Stated task 1 ▸ In the patent text on dyeing textiles in a solvent bath, which type of fiber is said to dye satisfactorily only with apolar organic solvents?

Supplied passage ▸
========================================

|Publication number||US4104893 A|
|Application number||US 05/685,300|
|Publication date||Aug 8, 1978|
|Filing date||May 11, 1976|
|Priority date||Aug 4, 1975|
|Also published as||DE2632521A1, DE2632521C2|
|Publication number||05685300, 685300, US 4104893 A, US 4104893A, US-A-4104893, US4104893 A, US4104893A|
|Inventors||Bruno Marchesini, Fernando Martini|
|Original Assignee||Bruno Marchesini, Fernando Martini|
|Export Citation||BiBTeX, EndNote, RefMan|
|Patent Citations (8), Referenced by (9), Classifications (8)|
|External Links: USPTO, USPTO Assignment, Espacenet|
The present invention relates to an apparatus for the continuous dyeing of textile fabrics in a solvent bath and, particularly, in an organic solvent bath.
It is well known that present day processes for dyeing textiles, for example knitting fabrics and the so-called "unwoven fabrics" and in general the so-called textile fabrics - as hereinafter specified - utilize water as the dyeing vehicle. The fibers of the textile are thus dyed through the permeation of the aqueous coloring solution in the fibers.
It is equally known that certain types of fibers, such as polyesters, may be dyed satisfactorily only by means of apolar organic solvents, particularly containing C1 ions therein. Other types of fibers require organic solvents which contain specific and various liquid additives such as water, rejecting however the water itself as the sole vehicle for the dyeing operation. On the other hand, the use of apolar organic solvents has shown to be a convenient and useful means for dyeing natural fibers and artificial or synthetic fibers of all types, said solvents offering substantial advantages over the employment of mere water as vehicle for the dyeing operation. It has been found through tests and evaluations that the employment of an organic solvent, instead of water, in dyeing baths results in a considerable savings of dyestuff, which dyestuff is fully transferred to the inner regions of the fabric being dyed. Concurrently, by using an organic solvent instead of water, bath solutions may be used which have a lower weight ratio of liquid to fabric. Furthermore, a superior penetration of the dyestuff in the fabric is obtained, and the textile product has a final superior appearance and receives a good dye application without damage to the fibers proper and is more resistant to running when washed and to light-discoloration.

========================================

Records to process ▸
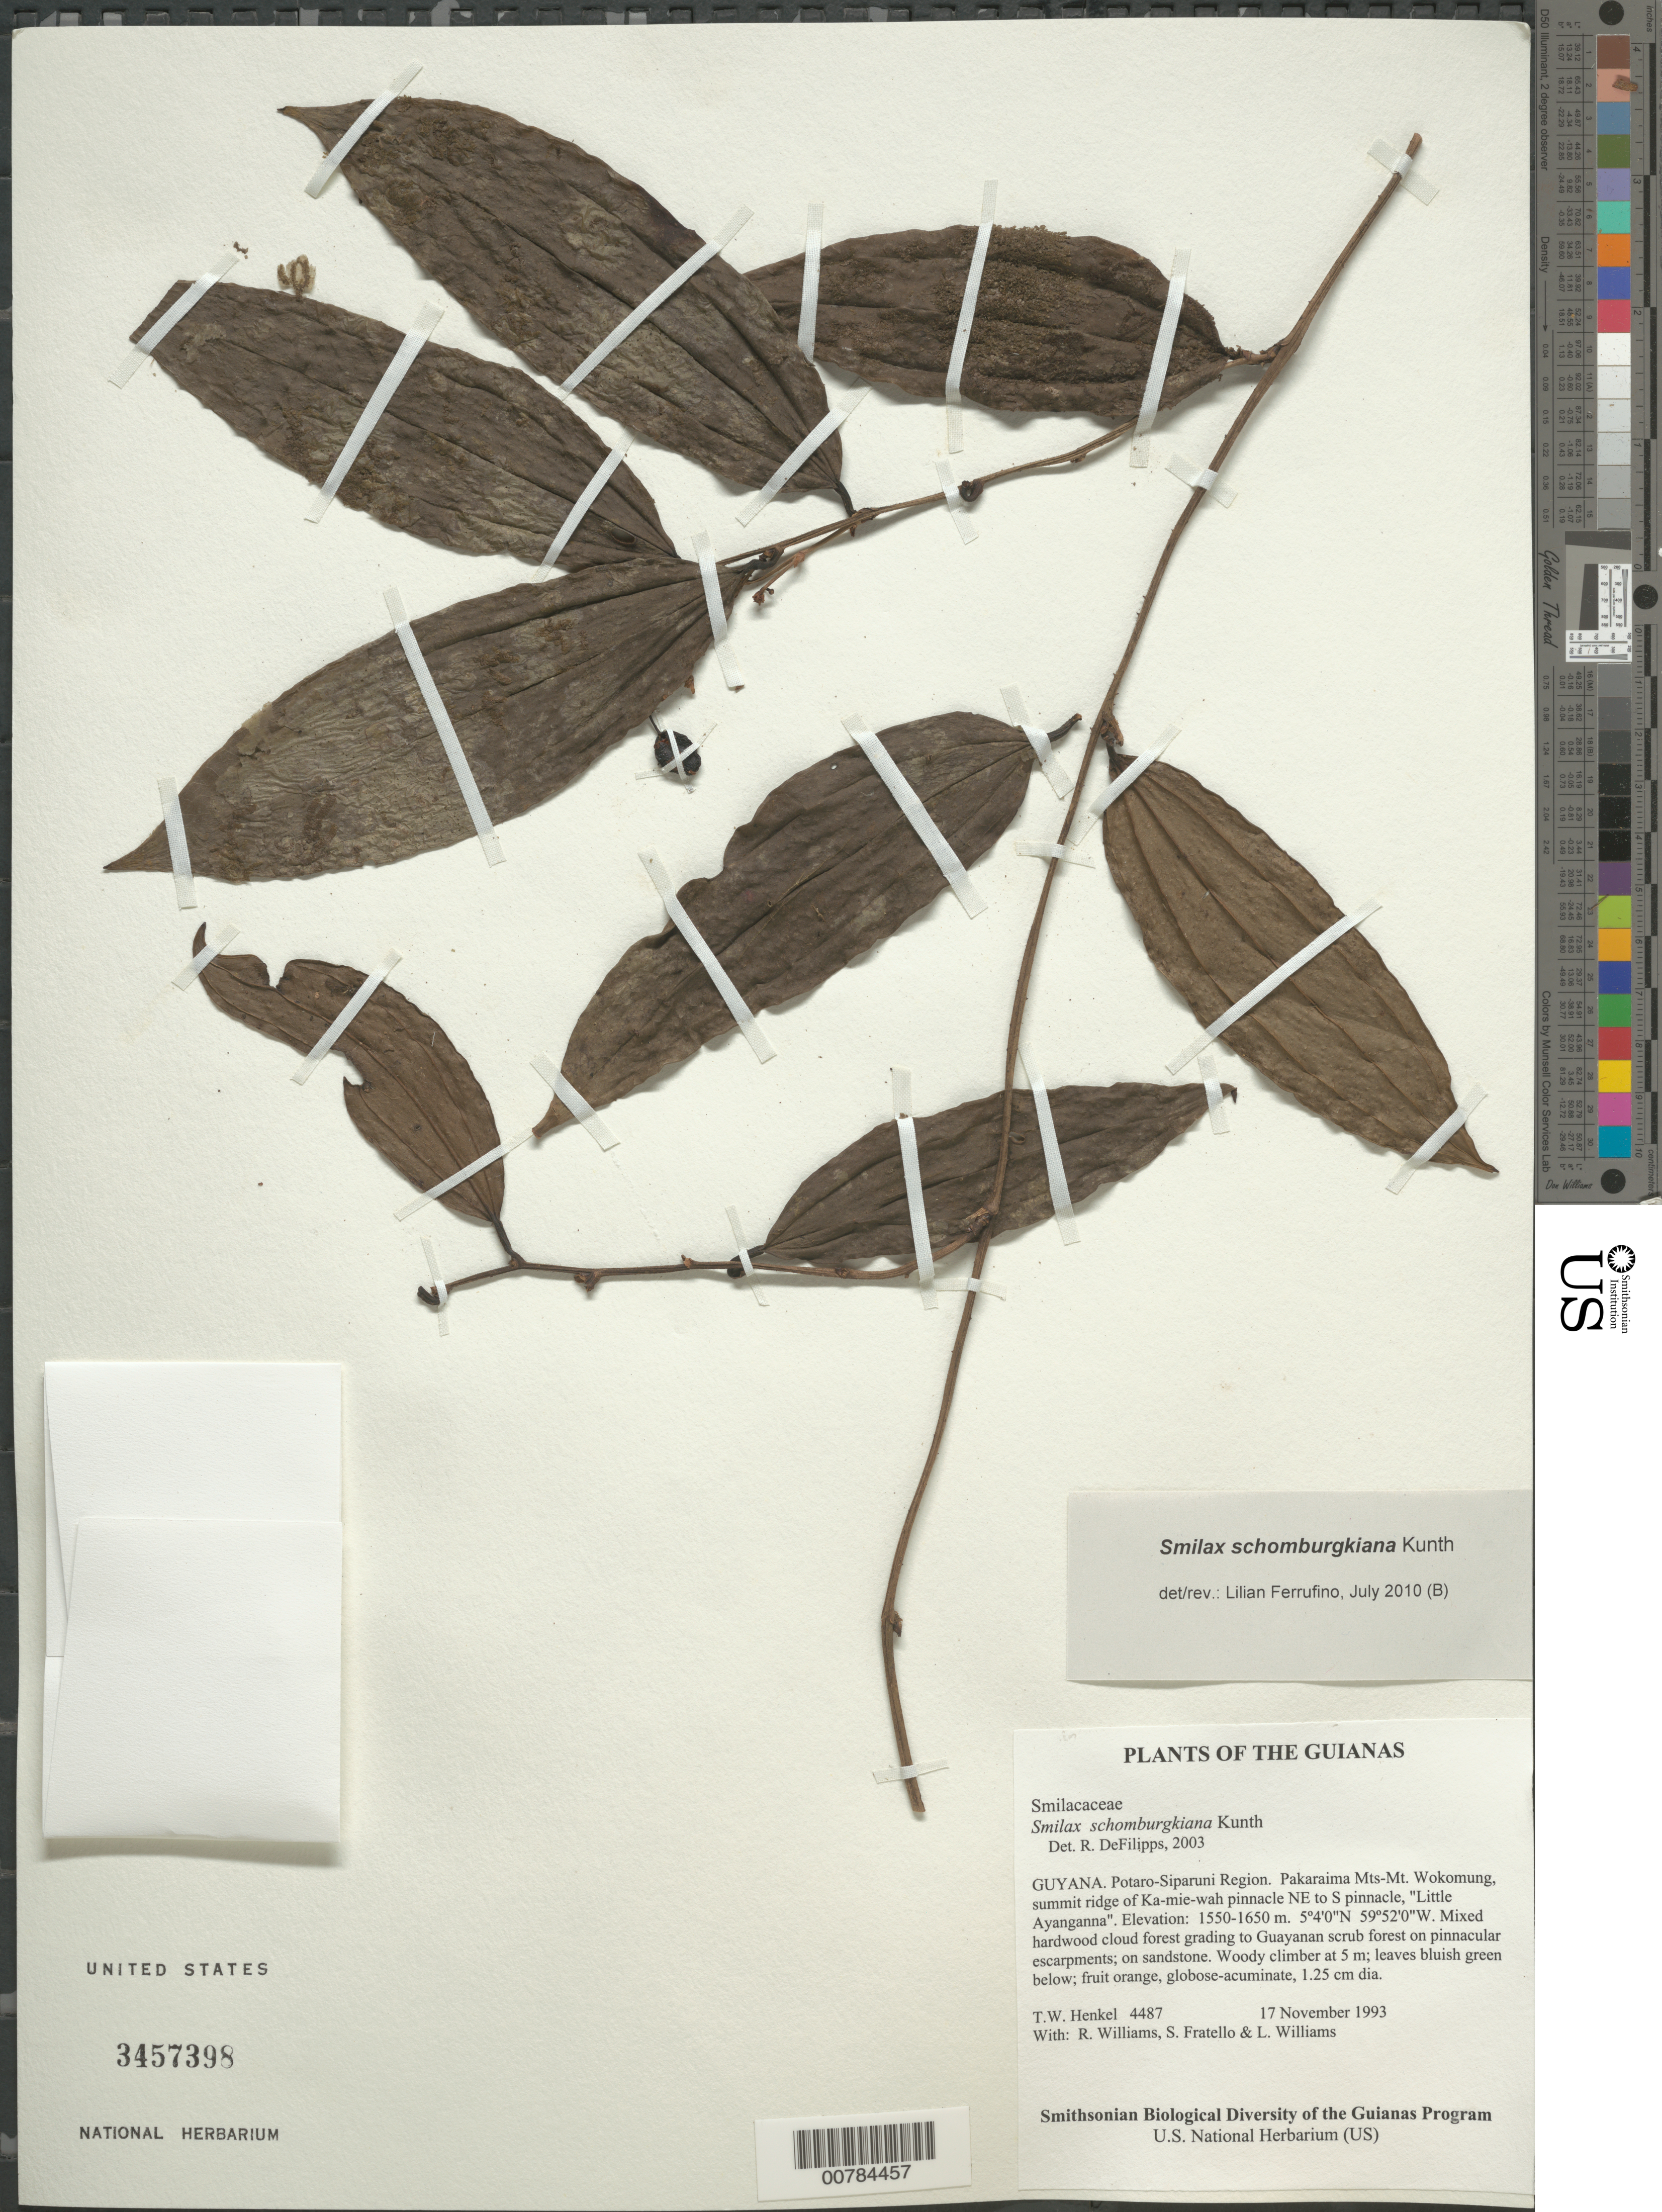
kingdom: Plantae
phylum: Tracheophyta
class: Liliopsida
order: Liliales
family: Smilacaceae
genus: Smilax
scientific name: Smilax schomburgkiana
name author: Kunth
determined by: DeFilipps, R. A.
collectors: T. Henkel, R. Williams, S. Fratello & L. Williams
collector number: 4487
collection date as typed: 17 November 1993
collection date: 1993-11-17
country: Guyana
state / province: Potaro-Siparuni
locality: Pakaraima Mts-Mt. Wokomung, summit ridge of Ka-mie-wah pinnacle NE to S pinnacle, "Little Ayanganna"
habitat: Mixed hardwood cloud forest grading to Guayanan scrub forest on pinnacular escarpments; on sandstone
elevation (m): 1550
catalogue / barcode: US 3457398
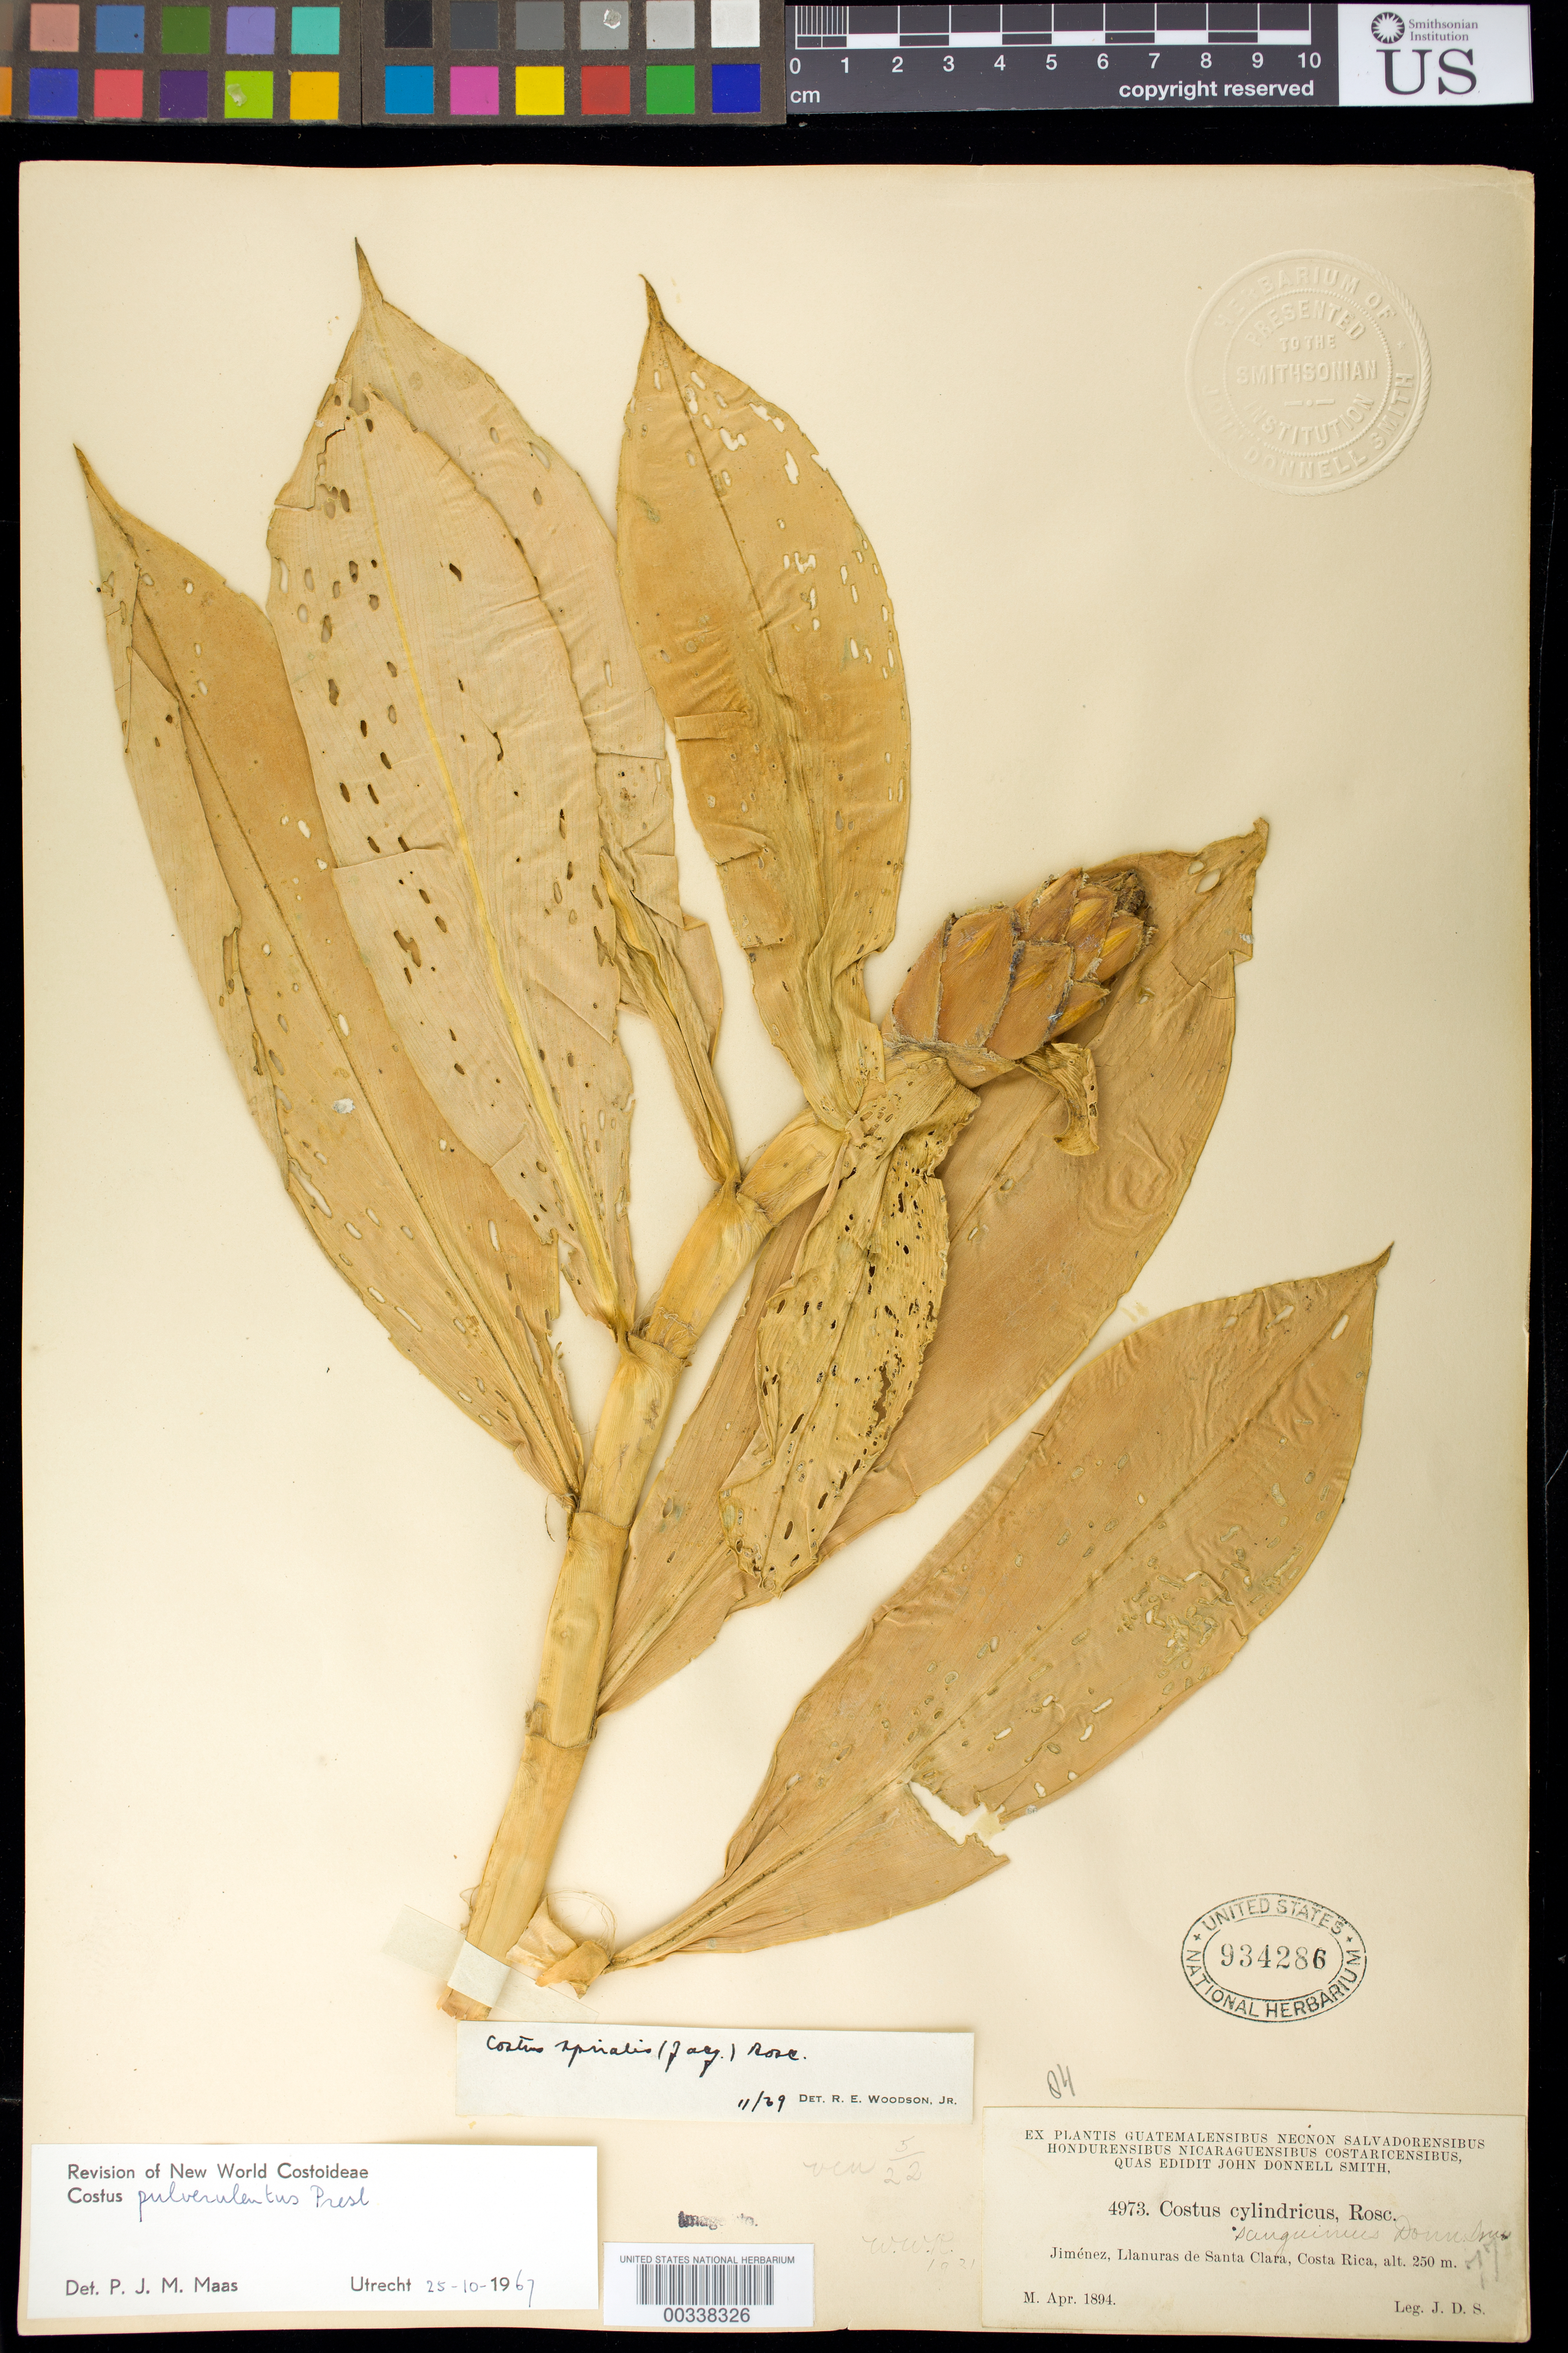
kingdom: Plantae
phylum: Tracheophyta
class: Liliopsida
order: Zingiberales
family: Costaceae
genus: Costus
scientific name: Costus pulverulentus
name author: C. Presl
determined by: Maas, Paul J. M.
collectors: J. Donnell Smith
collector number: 4973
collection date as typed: Apr 1894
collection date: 1894-04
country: Costa Rica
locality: Jimenez, Llanuras de Santa Clara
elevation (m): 250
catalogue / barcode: US 934286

========================================

Stated task 2 ▸ Duplicate the listing, starting at the line that contains "determined by: DeFilipps, R. A." and ending at the end of the listing, and leave the pictures out.

Solution 1 ▸ Polyesters.

Solution 2 ▸
determined by: DeFilipps, R. A.
collectors: T. Henkel, R. Williams, S. Fratello & L. Williams
collector number: 4487
collection date as typed: 17 November 1993
collection date: 1993-11-17
country: Guyana
state / province: Potaro-Siparuni
locality: Pakaraima Mts-Mt. Wokomung, summit ridge of Ka-mie-wah pinnacle NE to S pinnacle, "Little Ayanganna"
habitat: Mixed hardwood cloud forest grading to Guayanan scrub forest on pinnacular escarpments; on sandstone
elevation (m): 1550
catalogue / barcode: US 3457398
kingdom: Plantae
phylum: Tracheophyta
class: Liliopsida
order: Zingiberales
family: Costaceae
genus: Costus
scientific name: Costus pulverulentus
name author: C. Presl
determined by: Maas, Paul J. M.
collectors: J. Donnell Smith
collector number: 4973
collection date as typed: Apr 1894
collection date: 1894-04
country: Costa Rica
locality: Jimenez, Llanuras de Santa Clara
elevation (m): 250
catalogue / barcode: US 934286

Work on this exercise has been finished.